DATA FOR THIS EXERCISE —

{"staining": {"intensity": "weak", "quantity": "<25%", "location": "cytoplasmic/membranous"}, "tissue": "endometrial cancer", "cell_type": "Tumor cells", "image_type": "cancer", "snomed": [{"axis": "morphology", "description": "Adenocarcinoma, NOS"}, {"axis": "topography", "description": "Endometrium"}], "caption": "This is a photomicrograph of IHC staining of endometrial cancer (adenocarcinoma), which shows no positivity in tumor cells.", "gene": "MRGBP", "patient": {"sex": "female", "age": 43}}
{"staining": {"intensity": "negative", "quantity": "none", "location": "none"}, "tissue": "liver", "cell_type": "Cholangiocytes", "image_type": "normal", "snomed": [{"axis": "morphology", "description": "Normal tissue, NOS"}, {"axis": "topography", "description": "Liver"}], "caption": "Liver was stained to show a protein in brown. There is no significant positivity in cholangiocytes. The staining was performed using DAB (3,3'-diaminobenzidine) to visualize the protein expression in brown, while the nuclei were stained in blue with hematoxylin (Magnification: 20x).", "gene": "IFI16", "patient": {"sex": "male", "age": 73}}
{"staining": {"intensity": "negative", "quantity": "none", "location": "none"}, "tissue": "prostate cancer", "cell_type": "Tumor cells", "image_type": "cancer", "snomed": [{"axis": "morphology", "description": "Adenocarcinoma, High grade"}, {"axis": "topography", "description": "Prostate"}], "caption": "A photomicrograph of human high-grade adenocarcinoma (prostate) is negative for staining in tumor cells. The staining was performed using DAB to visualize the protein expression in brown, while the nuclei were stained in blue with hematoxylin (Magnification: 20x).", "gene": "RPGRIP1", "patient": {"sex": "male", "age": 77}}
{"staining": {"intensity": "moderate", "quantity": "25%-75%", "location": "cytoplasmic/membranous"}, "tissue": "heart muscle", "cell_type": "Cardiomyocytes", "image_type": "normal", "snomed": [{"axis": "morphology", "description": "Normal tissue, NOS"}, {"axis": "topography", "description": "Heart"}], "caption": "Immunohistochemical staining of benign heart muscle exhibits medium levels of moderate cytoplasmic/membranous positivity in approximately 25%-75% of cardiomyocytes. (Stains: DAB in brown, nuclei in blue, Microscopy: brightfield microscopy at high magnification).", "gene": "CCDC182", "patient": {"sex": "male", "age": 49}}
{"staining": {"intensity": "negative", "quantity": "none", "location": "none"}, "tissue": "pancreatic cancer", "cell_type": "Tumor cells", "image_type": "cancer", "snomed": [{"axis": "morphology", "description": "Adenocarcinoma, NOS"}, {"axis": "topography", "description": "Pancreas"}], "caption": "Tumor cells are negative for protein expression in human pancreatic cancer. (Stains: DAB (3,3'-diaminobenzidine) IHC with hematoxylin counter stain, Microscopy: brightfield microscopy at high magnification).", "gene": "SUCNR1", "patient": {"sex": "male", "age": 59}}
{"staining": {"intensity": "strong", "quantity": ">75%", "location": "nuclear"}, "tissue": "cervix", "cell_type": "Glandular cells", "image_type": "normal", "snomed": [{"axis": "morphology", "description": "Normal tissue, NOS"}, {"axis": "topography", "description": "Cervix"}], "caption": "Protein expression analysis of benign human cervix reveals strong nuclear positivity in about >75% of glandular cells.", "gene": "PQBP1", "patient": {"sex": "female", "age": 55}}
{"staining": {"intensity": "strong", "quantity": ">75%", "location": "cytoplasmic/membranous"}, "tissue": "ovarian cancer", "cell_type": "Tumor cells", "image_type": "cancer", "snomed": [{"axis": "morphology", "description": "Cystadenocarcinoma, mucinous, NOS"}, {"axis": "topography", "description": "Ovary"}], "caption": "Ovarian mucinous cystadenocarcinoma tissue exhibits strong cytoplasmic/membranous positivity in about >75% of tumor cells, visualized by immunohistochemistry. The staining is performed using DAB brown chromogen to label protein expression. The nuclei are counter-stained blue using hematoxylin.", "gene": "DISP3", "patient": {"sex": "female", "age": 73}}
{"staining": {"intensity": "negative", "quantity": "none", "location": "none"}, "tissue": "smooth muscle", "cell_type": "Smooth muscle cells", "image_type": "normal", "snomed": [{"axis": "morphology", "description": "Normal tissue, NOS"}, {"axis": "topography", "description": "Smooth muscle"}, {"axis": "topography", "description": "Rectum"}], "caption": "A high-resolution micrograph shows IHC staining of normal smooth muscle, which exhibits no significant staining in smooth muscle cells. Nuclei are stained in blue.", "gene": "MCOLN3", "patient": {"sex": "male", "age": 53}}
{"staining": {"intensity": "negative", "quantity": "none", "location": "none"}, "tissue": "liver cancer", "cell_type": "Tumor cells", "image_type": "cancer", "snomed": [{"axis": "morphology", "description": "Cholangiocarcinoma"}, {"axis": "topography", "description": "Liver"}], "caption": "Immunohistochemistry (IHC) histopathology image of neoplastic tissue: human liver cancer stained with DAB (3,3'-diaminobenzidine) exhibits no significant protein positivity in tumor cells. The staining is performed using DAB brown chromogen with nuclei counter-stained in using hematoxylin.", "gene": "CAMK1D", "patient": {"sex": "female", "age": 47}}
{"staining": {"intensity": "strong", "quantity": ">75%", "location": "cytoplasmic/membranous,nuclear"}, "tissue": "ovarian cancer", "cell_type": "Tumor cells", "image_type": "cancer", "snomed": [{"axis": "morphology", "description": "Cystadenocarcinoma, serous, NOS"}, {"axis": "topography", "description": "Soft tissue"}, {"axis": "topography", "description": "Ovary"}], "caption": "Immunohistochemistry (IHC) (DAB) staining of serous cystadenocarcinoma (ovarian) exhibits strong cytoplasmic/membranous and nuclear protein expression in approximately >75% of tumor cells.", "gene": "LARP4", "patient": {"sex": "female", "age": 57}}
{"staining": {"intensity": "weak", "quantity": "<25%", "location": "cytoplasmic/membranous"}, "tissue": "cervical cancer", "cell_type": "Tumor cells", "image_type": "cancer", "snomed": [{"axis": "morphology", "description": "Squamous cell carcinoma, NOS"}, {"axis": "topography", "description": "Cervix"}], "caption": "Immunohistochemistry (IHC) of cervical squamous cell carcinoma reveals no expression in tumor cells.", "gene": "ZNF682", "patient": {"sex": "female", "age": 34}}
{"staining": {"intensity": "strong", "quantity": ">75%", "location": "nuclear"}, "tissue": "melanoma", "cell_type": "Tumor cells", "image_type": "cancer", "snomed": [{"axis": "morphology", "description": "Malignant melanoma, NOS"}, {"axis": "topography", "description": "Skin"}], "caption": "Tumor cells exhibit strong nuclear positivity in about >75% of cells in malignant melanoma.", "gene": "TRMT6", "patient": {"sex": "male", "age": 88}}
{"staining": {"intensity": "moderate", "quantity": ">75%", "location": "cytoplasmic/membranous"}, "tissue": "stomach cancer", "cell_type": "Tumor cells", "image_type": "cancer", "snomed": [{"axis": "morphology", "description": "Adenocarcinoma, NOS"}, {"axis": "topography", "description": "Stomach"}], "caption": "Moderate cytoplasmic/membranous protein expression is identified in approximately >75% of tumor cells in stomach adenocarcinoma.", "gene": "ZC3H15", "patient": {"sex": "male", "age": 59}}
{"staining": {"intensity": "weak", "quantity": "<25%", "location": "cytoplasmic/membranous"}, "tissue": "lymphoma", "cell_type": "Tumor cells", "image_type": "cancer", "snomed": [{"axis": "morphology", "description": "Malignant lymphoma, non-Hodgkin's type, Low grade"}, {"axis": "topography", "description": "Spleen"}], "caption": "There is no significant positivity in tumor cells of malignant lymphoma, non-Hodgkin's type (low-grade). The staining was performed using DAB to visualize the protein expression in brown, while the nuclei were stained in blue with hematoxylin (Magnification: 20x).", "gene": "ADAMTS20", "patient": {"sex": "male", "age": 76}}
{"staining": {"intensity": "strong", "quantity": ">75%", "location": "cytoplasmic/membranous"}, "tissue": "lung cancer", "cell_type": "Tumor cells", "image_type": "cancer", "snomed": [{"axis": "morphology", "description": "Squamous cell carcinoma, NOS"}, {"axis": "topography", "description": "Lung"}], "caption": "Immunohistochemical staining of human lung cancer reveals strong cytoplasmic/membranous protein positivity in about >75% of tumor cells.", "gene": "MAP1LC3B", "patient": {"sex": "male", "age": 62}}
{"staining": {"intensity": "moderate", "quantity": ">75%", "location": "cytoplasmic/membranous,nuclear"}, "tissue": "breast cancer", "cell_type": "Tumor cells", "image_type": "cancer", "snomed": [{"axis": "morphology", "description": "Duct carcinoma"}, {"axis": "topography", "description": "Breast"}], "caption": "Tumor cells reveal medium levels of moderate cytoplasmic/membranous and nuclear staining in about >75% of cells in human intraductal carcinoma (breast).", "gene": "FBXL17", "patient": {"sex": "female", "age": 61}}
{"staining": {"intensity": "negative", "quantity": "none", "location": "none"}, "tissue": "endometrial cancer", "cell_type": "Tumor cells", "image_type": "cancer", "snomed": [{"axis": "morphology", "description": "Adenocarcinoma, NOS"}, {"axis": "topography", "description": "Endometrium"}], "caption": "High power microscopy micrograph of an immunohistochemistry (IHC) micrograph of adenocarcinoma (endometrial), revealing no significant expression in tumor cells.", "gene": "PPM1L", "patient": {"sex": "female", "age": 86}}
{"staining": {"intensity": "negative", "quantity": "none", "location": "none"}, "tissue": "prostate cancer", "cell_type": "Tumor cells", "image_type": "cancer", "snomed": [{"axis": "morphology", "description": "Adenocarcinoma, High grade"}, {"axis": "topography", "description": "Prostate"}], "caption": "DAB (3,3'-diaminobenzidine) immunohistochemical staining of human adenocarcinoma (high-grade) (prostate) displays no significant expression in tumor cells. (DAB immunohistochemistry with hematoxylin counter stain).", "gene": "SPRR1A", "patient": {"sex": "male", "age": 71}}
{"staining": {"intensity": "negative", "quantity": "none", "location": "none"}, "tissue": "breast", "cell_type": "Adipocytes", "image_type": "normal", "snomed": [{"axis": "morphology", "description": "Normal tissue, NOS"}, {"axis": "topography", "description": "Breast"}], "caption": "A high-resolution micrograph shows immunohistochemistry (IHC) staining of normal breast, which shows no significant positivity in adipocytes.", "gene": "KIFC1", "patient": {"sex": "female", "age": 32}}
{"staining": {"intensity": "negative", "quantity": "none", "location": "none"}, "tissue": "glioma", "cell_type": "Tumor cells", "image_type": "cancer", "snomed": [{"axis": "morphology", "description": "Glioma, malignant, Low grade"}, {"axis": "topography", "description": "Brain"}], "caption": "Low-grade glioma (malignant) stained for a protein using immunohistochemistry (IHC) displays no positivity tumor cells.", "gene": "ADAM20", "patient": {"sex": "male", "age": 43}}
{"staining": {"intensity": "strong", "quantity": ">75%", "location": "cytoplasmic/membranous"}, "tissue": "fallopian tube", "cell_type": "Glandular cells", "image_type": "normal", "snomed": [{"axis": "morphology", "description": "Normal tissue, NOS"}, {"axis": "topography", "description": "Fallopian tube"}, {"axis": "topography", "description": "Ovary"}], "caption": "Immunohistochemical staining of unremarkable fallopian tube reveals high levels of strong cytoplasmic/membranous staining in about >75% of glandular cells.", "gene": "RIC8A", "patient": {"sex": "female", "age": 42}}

ABOUT THIS TASK — In the data above, which lines lie between the line with "non-Hodgkin's type, Low" and the line with "cells reveal medium", inclusive? Print those lines exactly and nothing else.

YOUR RESPONSE —
{"staining": {"intensity": "weak", "quantity": "<25%", "location": "cytoplasmic/membranous"}, "tissue": "lymphoma", "cell_type": "Tumor cells", "image_type": "cancer", "snomed": [{"axis": "morphology", "description": "Malignant lymphoma, non-Hodgkin's type, Low grade"}, {"axis": "topography", "description": "Spleen"}], "caption": "There is no significant positivity in tumor cells of malignant lymphoma, non-Hodgkin's type (low-grade). The staining was performed using DAB to visualize the protein expression in brown, while the nuclei were stained in blue with hematoxylin (Magnification: 20x).", "gene": "ADAMTS20", "patient": {"sex": "male", "age": 76}}
{"staining": {"intensity": "strong", "quantity": ">75%", "location": "cytoplasmic/membranous"}, "tissue": "lung cancer", "cell_type": "Tumor cells", "image_type": "cancer", "snomed": [{"axis": "morphology", "description": "Squamous cell carcinoma, NOS"}, {"axis": "topography", "description": "Lung"}], "caption": "Immunohistochemical staining of human lung cancer reveals strong cytoplasmic/membranous protein positivity in about >75% of tumor cells.", "gene": "MAP1LC3B", "patient": {"sex": "male", "age": 62}}
{"staining": {"intensity": "moderate", "quantity": ">75%", "location": "cytoplasmic/membranous,nuclear"}, "tissue": "breast cancer", "cell_type": "Tumor cells", "image_type": "cancer", "snomed": [{"axis": "morphology", "description": "Duct carcinoma"}, {"axis": "topography", "description": "Breast"}], "caption": "Tumor cells reveal medium levels of moderate cytoplasmic/membranous and nuclear staining in about >75% of cells in human intraductal carcinoma (breast).", "gene": "FBXL17", "patient": {"sex": "female", "age": 61}}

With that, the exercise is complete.